Sensory play is crucial for development

As parents and caregivers, we’re all familiar with how babies and young children have an innate curiosity to explore the world around them using their senses. They love exploring new textures, materials and tastes. Through doing this, children’s brains learn to identify objects as differentiate sensations, like smooth and rough or hot and cold.

What exactly is sensory play? 
Sensory play includes any activity that stimulates your child’s senses, be it through sight, touch, sound, smell, taste, movement or balance.

Essentially, sensory play builds nerve connections in the brain’s pathways, leading a child through cognitive growth, problem solving skills, fine motor skills, social interaction and language development, which is why it’s crucial for their development.

One of the first theorists of sensory play, Jean Piaget proposed that children need environmental experiences and stimuli to guide their cognitive development, suggesting that they digest new knowledge and store it for later reference.
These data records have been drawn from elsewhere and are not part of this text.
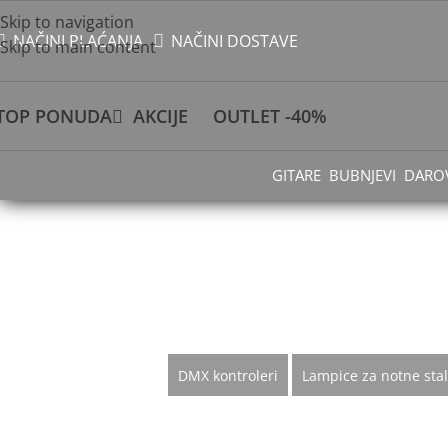
Skip to navigation
NAČINI PLAĆANJA
NAČINI DOSTAVE
Skip to main content
TOP PONUDA
AKCIJE
OUTLET -40%
GITARE
BUBNJEVI
DARO
DMX kontroleri
Lampice za notne stal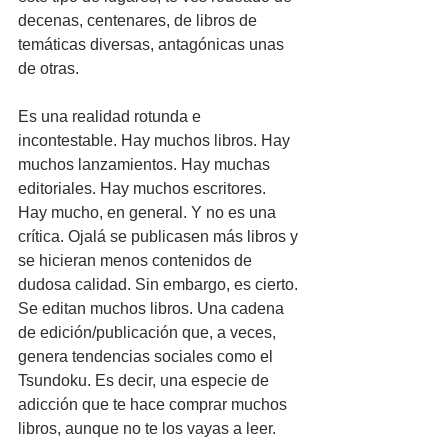
decenas, centenares, de libros de 
temáticas diversas, antagónicas unas 
de otras. 
Es una realidad rotunda e 
incontestable. Hay muchos libros. Hay 
muchos lanzamientos. Hay muchas 
editoriales. Hay muchos escritores. 
Hay mucho, en general. Y no es una 
crítica. Ojalá se publicasen más libros y 
se hicieran menos contenidos de 
dudosa calidad. Sin embargo, es cierto. 
Se editan muchos libros. Una cadena 
de edición/publicación que, a veces, 
genera tendencias sociales como el 
Tsundoku. Es decir, una especie de 
adicción que te hace comprar muchos 
libros, aunque no te los vayas a leer.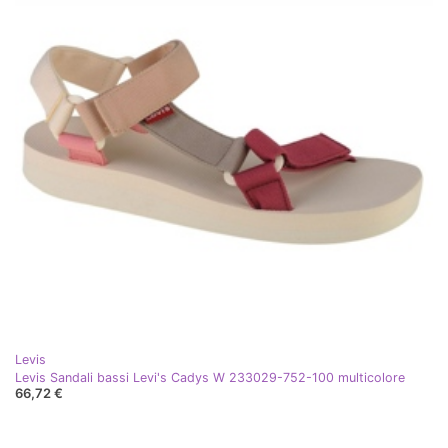
Levis
Levis Sandali bassi Levi's Cadys W 233029-752-100 multicolore
66,72 €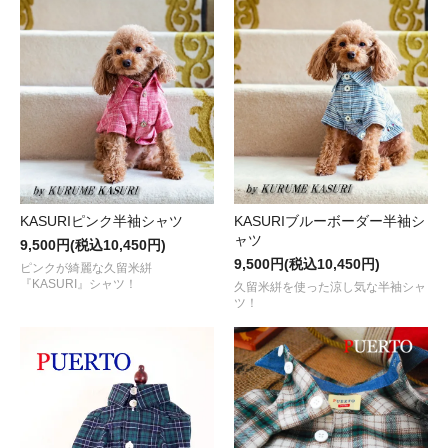
KASURIピンク半袖シャツ
KASURIブルーボーダー半袖シ
ャツ
9,500円(税込10,450円)
9,500円(税込10,450円)
ピンクが綺麗な久留米絣
『KASURI』シャツ！
久留米絣を使った涼し気な半袖シャ
ツ！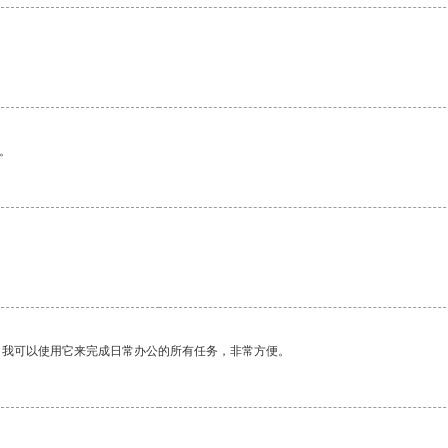
。
。
。我可以使用它来完成日常办公的所有任务，非常方便。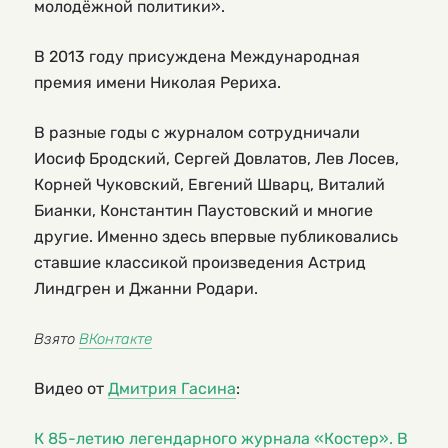
молодёжной политики».
В 2013 году присуждена Международная
премия имени Николая Рериха.
В разные годы с журналом сотрудничали
Иосиф Бродский, Сергей Довлатов, Лев Лосев,
Корней Чуковский, Евгений Шварц, Виталий
Бианки, Константин Паустовский и многие
другие. Именно здесь впервые публиковались
ставшие классикой произведения Астрид
Линдгрен и Джанни Родари.
Взято
ВКонтакте
Видео от
Дмитрия Гасина
:
К 85-летию легендарного журнала «Костер». В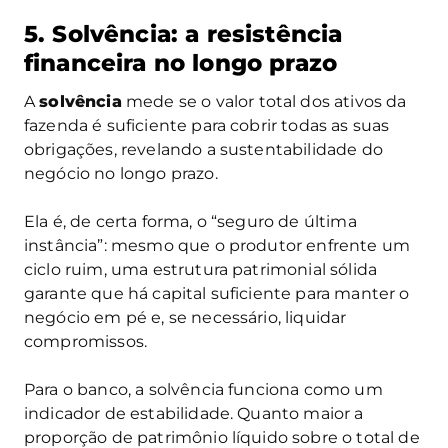
5. Solvência: a resistência
financeira no longo prazo
A
solvência
mede se o valor total dos ativos da
fazenda é suficiente para cobrir todas as suas
obrigações, revelando a sustentabilidade do
negócio no longo prazo.
Ela é, de certa forma, o “seguro de última
instância”: mesmo que o produtor enfrente um
ciclo ruim, uma estrutura patrimonial sólida
garante que há capital suficiente para manter o
negócio em pé e, se necessário, liquidar
compromissos.
Para o banco, a solvência funciona como um
indicador de estabilidade. Quanto maior a
proporção de patrimônio líquido sobre o total de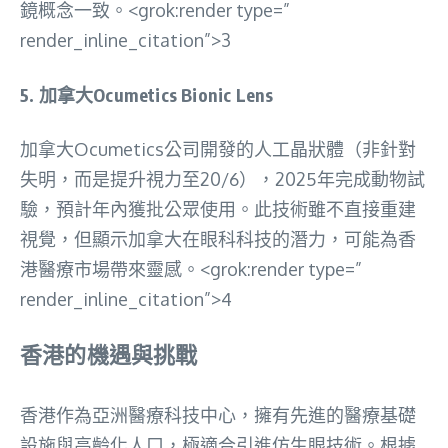
鏡概念一致。<grok:render type=”
render_inline_citation”>3
5.
加拿大Ocumetics Bionic Lens
加拿大Ocumetics公司開發的人工晶狀體（非針對
失明，而是提升視力至20/6），2025年完成動物試
驗，預計年內獲批公眾使用。此技術雖不直接重建
視覺，但顯示加拿大在眼科科技的潛力，可能為香
港醫療市場帶來靈感。<grok:render type=”
render_inline_citation”>4
香港的機遇與挑戰
香港作為亞洲醫療科技中心，擁有先進的醫療基礎
設施與高齡化人口，極適合引進仿生眼技術。根據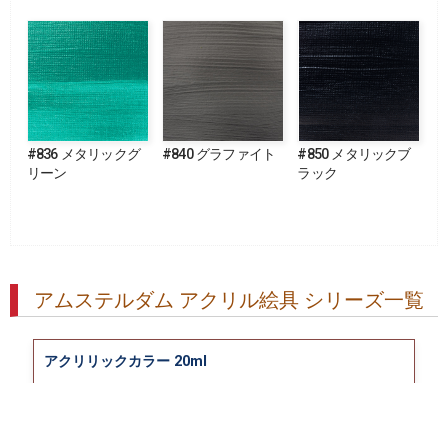
#836 メタリックグ
#840 グラファイト
#850 メタリックブ
リーン
ラック
アムステルダム アクリル絵具 シリーズ一覧
アクリリックカラー 20ml
アクリリックカラー 500ml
In his theory of play, he emphasises that experiences that stimulate the senses strengthen a child’s brain and create neurological pathways important for learning, essentially contributing to a child’s ability to finish more complex tasks.

Benefits

As caregivers, we recognise that sensory play is crucial for development and deeply encourage it at Wild.Kind. Some of these benefits include:

  • Brain development – learning, enhancing memory and ability to complete more complex learning tasks
  • Problem solving skills – finding solutions to obstacles, such as ‘how to make scoop up bubbles in the bath’
  • Cognitive growth – enhanced thought process, understanding and reasoning. As children manipulate new materials, they learn to understand new concepts – such as ‘sink and float’
  • Fine and gross motor skills – Skills – such as squeezing, pulling, pushing and throwing – become handy for daily activities like doing up buttons, tying shoelaces and zipping up clothes
  • Social interaction – children like watching other children. They discover new ways to move, hold, or manipulate a material, and also to plan, share and negotiate
  • Awareness – builds self-aware and body-awareness, which helps them develop a better sense of space around them
  • Language development – encourages children to communicate effectively with others whilst playing
  • Creativity and self-discovery – when presented with a new object or material, children explore various creative ways to discover more about both the material and themselves.

Ways to introduce sensory play

  • Play dough
    Try our easy, no cook recipe
  • Sensory bottles
    These are super simple to make and really effective. Just mix warm water and some office glue together, then add to empty bottles with glitter before ensuring the lid is on extra tight
  • Sensory buckets/trays
    For children a little older, pour different dried food items into buckets or trays (bowls and plates also work) and let the fun begin! Try pasta, flour, dried rice – the list is endless. Cooked products also work (like cold spaghetti) but will create more of a mess (and probably more giggling)!
    For an ‘advanced’ activity, encourage your child to ‘feed’ dried spaghetti strands through the holes of a colander
    Little Bins for Little Hands also have some lovely ideas
  • Safe household items
    We’ve probably all experienced that moment when a child is more interested in a box than the gift inside it. Encourage it! Inexpensive ‘toys’ like a paper towel roll or pot and spoon are great ways to introduce more sensory play.